Work required
All lines holding the string "name" should be copied from the data below.

^^^^^^^^

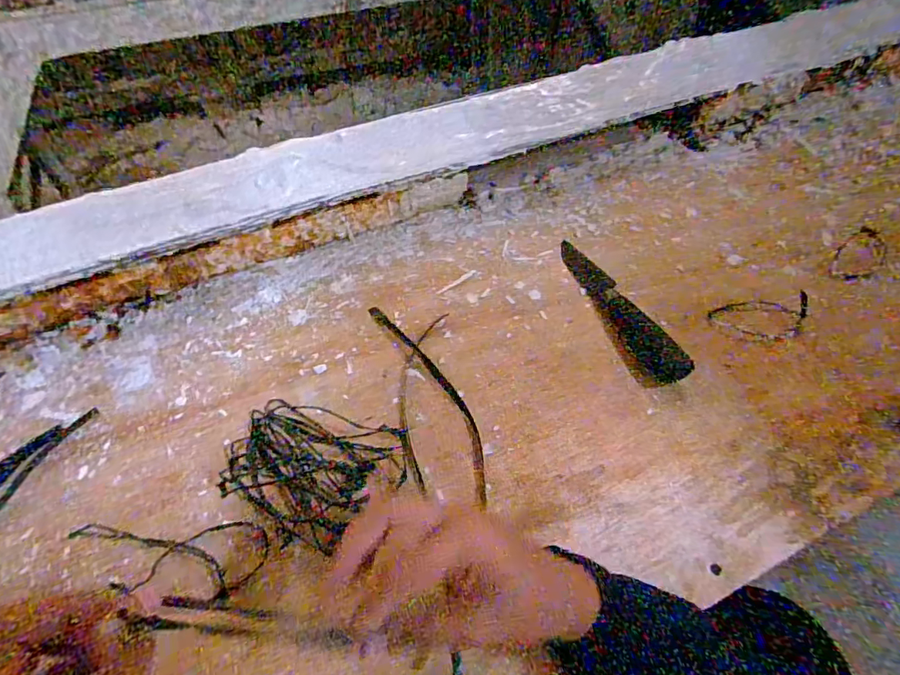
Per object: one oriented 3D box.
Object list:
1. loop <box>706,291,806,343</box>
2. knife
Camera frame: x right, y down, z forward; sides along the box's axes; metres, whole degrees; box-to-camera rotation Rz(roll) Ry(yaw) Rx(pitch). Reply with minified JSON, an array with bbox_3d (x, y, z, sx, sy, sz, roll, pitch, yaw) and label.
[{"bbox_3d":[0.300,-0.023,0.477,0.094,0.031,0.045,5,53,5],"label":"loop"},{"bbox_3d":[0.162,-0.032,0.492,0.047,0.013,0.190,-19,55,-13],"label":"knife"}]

^^^^^^^^

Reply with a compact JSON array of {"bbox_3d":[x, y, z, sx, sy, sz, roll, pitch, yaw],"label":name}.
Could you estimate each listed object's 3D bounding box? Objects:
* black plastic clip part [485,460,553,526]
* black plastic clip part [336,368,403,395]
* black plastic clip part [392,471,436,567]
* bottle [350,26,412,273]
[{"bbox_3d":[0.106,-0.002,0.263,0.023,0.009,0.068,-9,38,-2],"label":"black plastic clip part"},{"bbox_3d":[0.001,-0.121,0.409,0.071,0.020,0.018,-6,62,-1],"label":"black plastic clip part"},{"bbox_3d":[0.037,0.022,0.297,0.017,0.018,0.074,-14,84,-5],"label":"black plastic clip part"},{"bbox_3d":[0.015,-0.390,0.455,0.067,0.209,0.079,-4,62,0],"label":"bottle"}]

^^^^^^^^

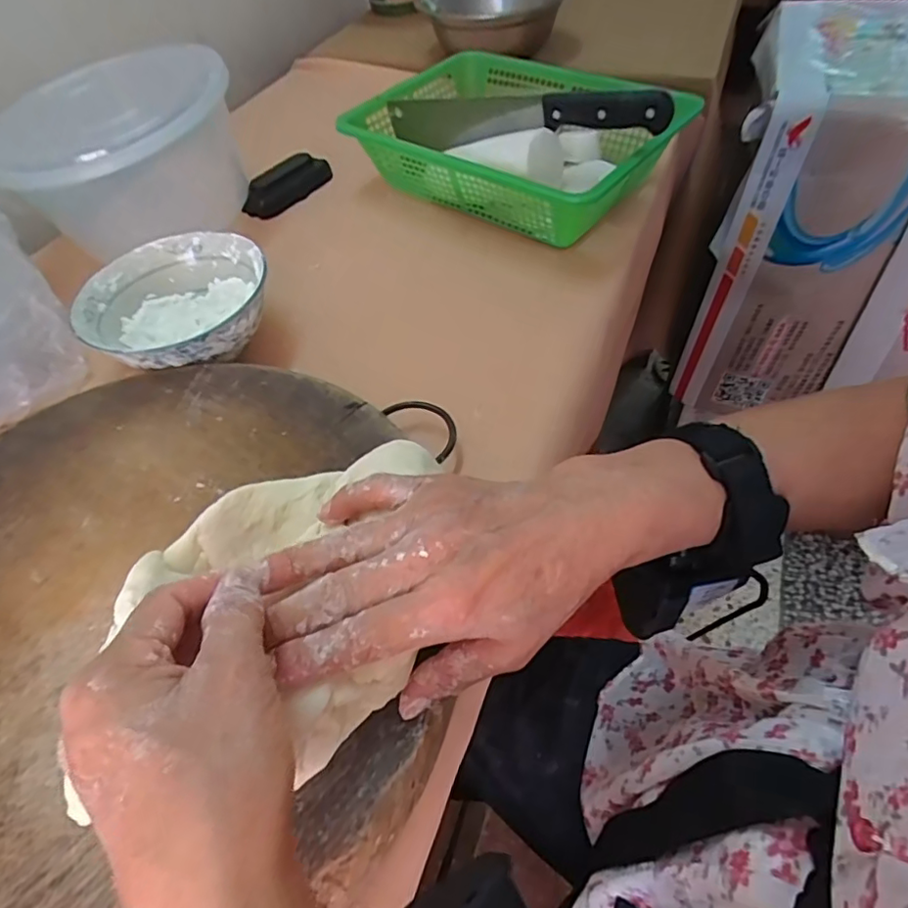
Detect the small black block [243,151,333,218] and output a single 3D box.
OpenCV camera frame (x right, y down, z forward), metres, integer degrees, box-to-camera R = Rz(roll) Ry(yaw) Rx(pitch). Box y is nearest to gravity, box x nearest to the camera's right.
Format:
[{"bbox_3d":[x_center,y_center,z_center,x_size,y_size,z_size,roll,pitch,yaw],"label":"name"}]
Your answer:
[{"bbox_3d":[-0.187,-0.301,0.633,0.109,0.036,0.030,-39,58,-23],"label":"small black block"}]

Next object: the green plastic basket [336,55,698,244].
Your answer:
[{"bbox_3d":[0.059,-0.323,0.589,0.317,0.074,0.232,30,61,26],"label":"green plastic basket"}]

^^^^^^^^

Answer to this exercise
Reply with a compact JSON array of {"bbox_3d":[x, y, z, sx, sy, sz, roll, pitch, yaw],"label":name}.
[{"bbox_3d":[x_center,y_center,z_center,x_size,y_size,z_size,roll,pitch,yaw],"label":"name"}]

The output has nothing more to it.